The catastrophe could not much longer be deferred. Within the city speedy death stared every man in the face. Permission had, we have seen, been accorded to the poor, early in June, to go forth from the city walls; but the besieging force had mercilessly driven them back when they attempted to gain the open country. Numbers, unwilling to accept a second time the fatal hospitality of the city, preferred to remain in their exposed situation, miserably dragging out a precarious existence by subsisting upon snails, buds of trees and shrubs—even to the very grass of the field.

Sancerre capitulates.

Happily for Sancerre, the political exigencies of the royal court insured for the besieged Protestants, in the inevitable capitulation, more favorable terms than they might otherwise have obtained. As early as the eighteenth of July, LÉry had been informed at a parley, by a former acquaintance on the Roman Catholic side, that a general peace had been concluded, and that Henry of Anjou had been elected to the throne of Poland. This first intimation was discredited by the cautious Protestants, not unused to the wiles of the enemy. But when, some twenty days later (on the sixth of August), the statement was confirmed, and the Sancerrois received the additional assurance that they would be mildly treated, their surprise knew no bounds. The terms of surrender were easily arranged. A ransom of forty thousand livres was to be exacted from the city. On the thirty-first of August, M. de la Chastre made his solemn entry into Sancerre, accompanied by a band of Roman Catholic priests chanting a Te Deum over his success. As was too frequently the case, the promise of immunity to the inhabitants was but poorly kept. Scarcely had two weeks passed before the "bailli" Johanneau,[1311] summoned from his house by the archers of the prÉvÔt, on the plea that M. de la Chastre desired his presence, was treacherously murdered on the way to the governor's house. Besides assassination, other infractions of the capitulation were committed; the gates of the city were burned, the walls dismantled, many of the houses torn down. In fact, so unmercifully was Sancerre harried, partly by the troops, partly by the peasantry of the neighborhood, and by the "bailli" of Berry, that the reformed church of this place seems to have been, for the time, completely dispersed.[1312]

Thus ended a siege which had lasted some eight months. The besieged had lost only eighty-four men by the direct effects of warfare; but more than five hundred persons perished during the last six weeks of sheer starvation.[1313]

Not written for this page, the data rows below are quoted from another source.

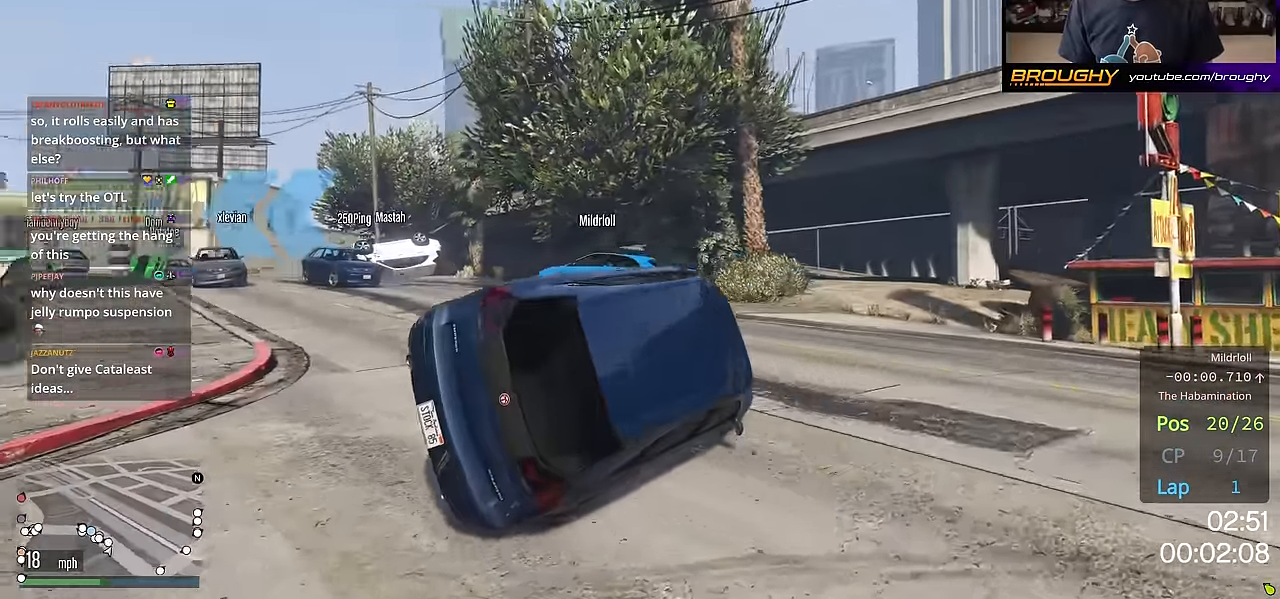
{"buttons": ["R2"], "left_stick": "center", "right_stick": "center", "events": [[200, "R2", "down"], [200, "left_stick", "center"], [217, "right_stick", "center"]]}
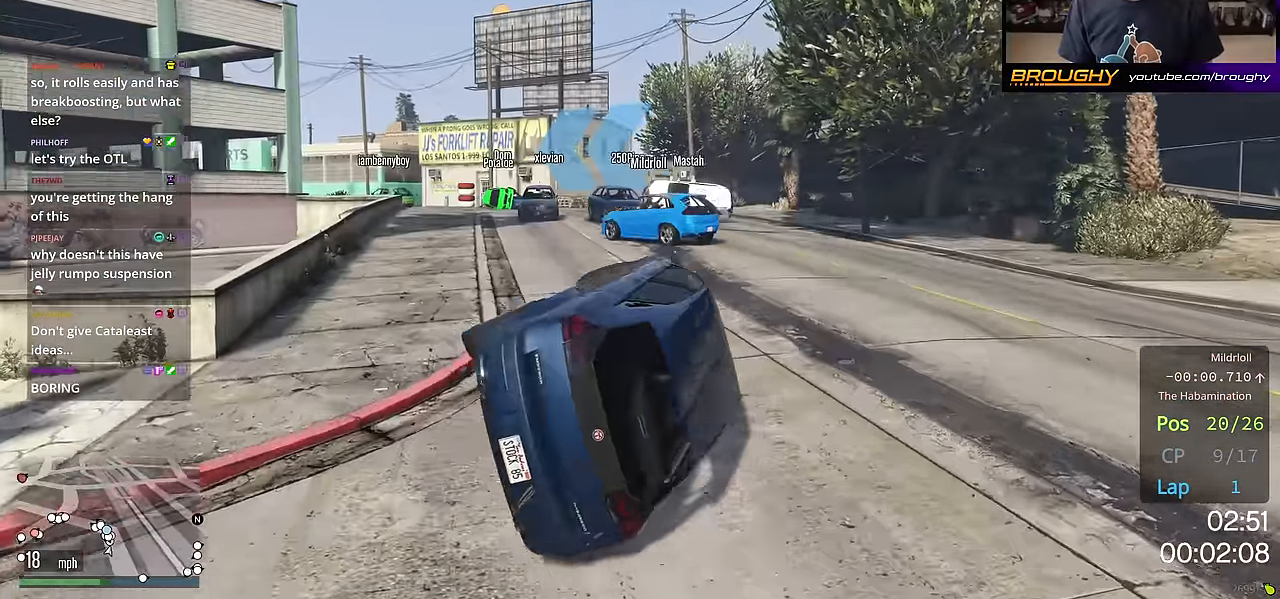
{"buttons": ["R2"], "left_stick": "center", "right_stick": "left", "events": [[51, "left_stick", "down-right"], [84, "right_stick", "left"], [117, "R2", "up"], [267, "left_stick", "left"], [418, "left_stick", "center"], [501, "R2", "down"]]}
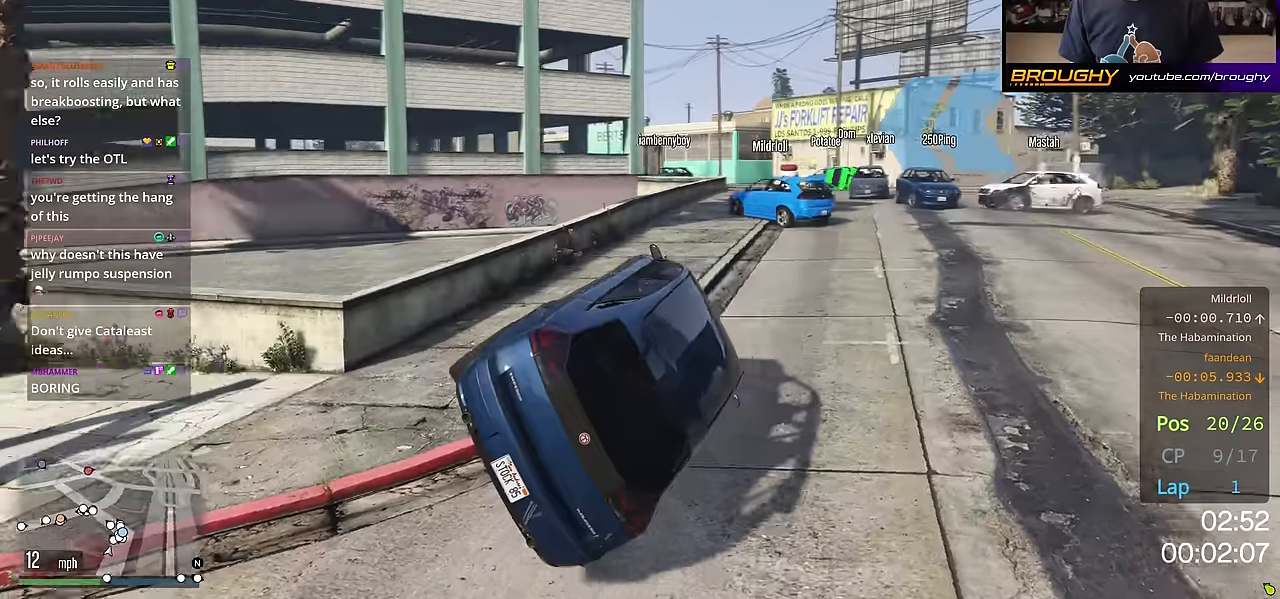
{"buttons": [], "left_stick": "up-left", "right_stick": "left", "events": [[267, "left_stick", "up-left"], [350, "R2", "up"]]}
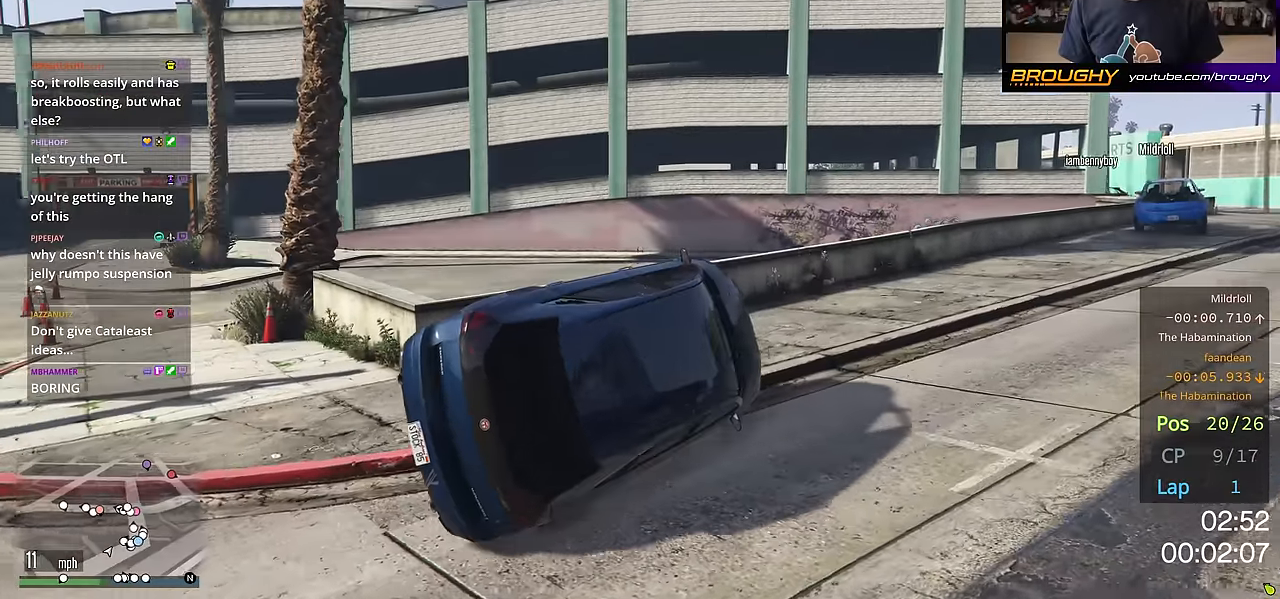
{"buttons": [], "left_stick": "up-left", "right_stick": "center", "events": [[16, "right_stick", "center"]]}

Sancerre owed its release from the horrors of the siege in great part to the same causes that had powerfully contributed to the conclusion of the peace. The Polish ambassadors, coming to proffer the crown to the king's brother, Henry of Anjou, were about to reach the French court. They were already not a little surprised at the discovery that the statements and promises made in the king's name by that not over-scrupulous negotiator, Montluc, Bishop of Valence, were impudent impostures, fabricated for no other purpose than to secure at all hazards the success of the French candidate for the Polish throne. To exhibit to them at this critical juncture the edifying spectacle of a royal governor of the province of Berry engaged in the reduction of a city the only crime of which was its desire to enjoy religious liberty—this would have been a dangerous venture. Consequently it was no fortuitous coincidence that Sancerre capitulated the very day the Polish ambassadors made their appearance.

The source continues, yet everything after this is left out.